Is there a way to select random samples based on a distribution of a column using spark sql? For example for the dataframe below, I’d like to select a total of 6 rows but about 2 rows with `prod_name = A`

and 2 rows of `prod_name = B`

and 2 rows of `prod_name = C`

, because they each account for 1/3 of the data? Note that each product doesn’t always account for 1/3 percent. It’s just an example. Many thanks for your help.

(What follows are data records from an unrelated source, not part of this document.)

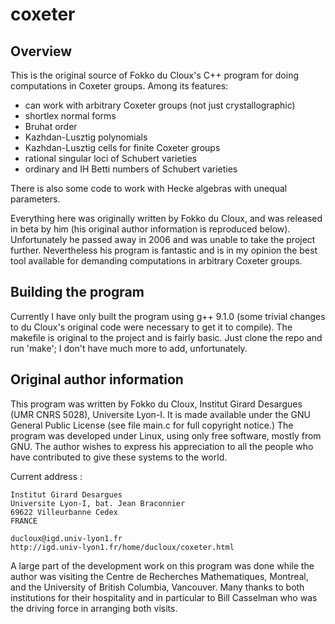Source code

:# coxeter

## Overview

This is the original source of Fokko du Cloux's C++ program for
doing computations in Coxeter groups.  Among its features:

- can work with arbitrary Coxeter groups (not just crystallographic)
- shortlex normal forms
- Bruhat order
- Kazhdan-Lusztig polynomials
- Kazhdan-Lusztig cells for finite Coxeter groups
- rational singular loci of Schubert varieties
- ordinary and IH Betti numbers of Schubert varieties

There is also some code to work with Hecke algebras with unequal
parameters.

Everything here was originally written by Fokko du Cloux, and was
released in beta by him (his original author information is reproduced
below).  Unfortunately he passed away in 2006 and was unable to take
the project further.  Nevertheless his program is fantastic and is in
my opinion the best tool available for demanding computations in
arbitrary Coxeter groups.

## Building the program

Currently I have only built the program using g++ 9.1.0 (some trivial
changes to du Cloux's original code were necessary to get it to
compile).  The makefile is original to the project and is fairly
basic.  Just clone the repo and run 'make'; I don't have much more to
add, unfortunately.

## Original author information

This program was written by Fokko du Cloux, Institut Girard Desargues
(UMR CNRS 5028), Universite Lyon-I. It is made available under the GNU 
General Public License (see file main.c for full copyright notice.) The 
program was developed under Linux, using only free software, mostly from 
GNU. The author wishes to express his appreciation to all the people who 
have contributed to give these systems to the world.

Current address :

	Institut Girard Desargues
	Universite Lyon-I, bat. Jean Braconnier
	69622 Villeurbanne Cedex
	FRANCE

	ducloux@igd.univ-lyon1.fr
	http://igd.univ-lyon1.fr/home/ducloux/coxeter.html

A large part of the development work on this program was done while the
author was visiting the Centre de Recherches Mathematiques, Montreal,
and the University of British Columbia, Vancouver. Many thanks to both
institutions for their hospitality and in particular to Bill Casselman
who was the driving force in arranging both visits.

prod_name | value ---------------------- A | 100 A | 200. A | 300 A | 400 B | 500 B | 600 B | 650 B | 700 C | 500 C | 600 C | 650 C | 700

## Answer

Using sampleBy should do it. The required fractions for each `prod_name`

can be calculated by dividing the expected number for rows by the actual number of rows:

df=... prods=df.select('prod_name').distinct().collect() cnt=df.count() expected_rows=6 # change this number to adjust of rows in the result fractions={r['prod_name']:expected_rows/cnt for r in prods} df.stat.sampleBy('prod_name', fractions).show()

Output:

+---------+-----+ |prod_name|value| +---------+-----+ | A| 200| | A| 400| | B| 500| | B| 700| | C| 500| | C| 700| +---------+-----+

The size of the result might not exactly match the number of `expected_rows`

as the sampling involves random operations. The result will vary a bit.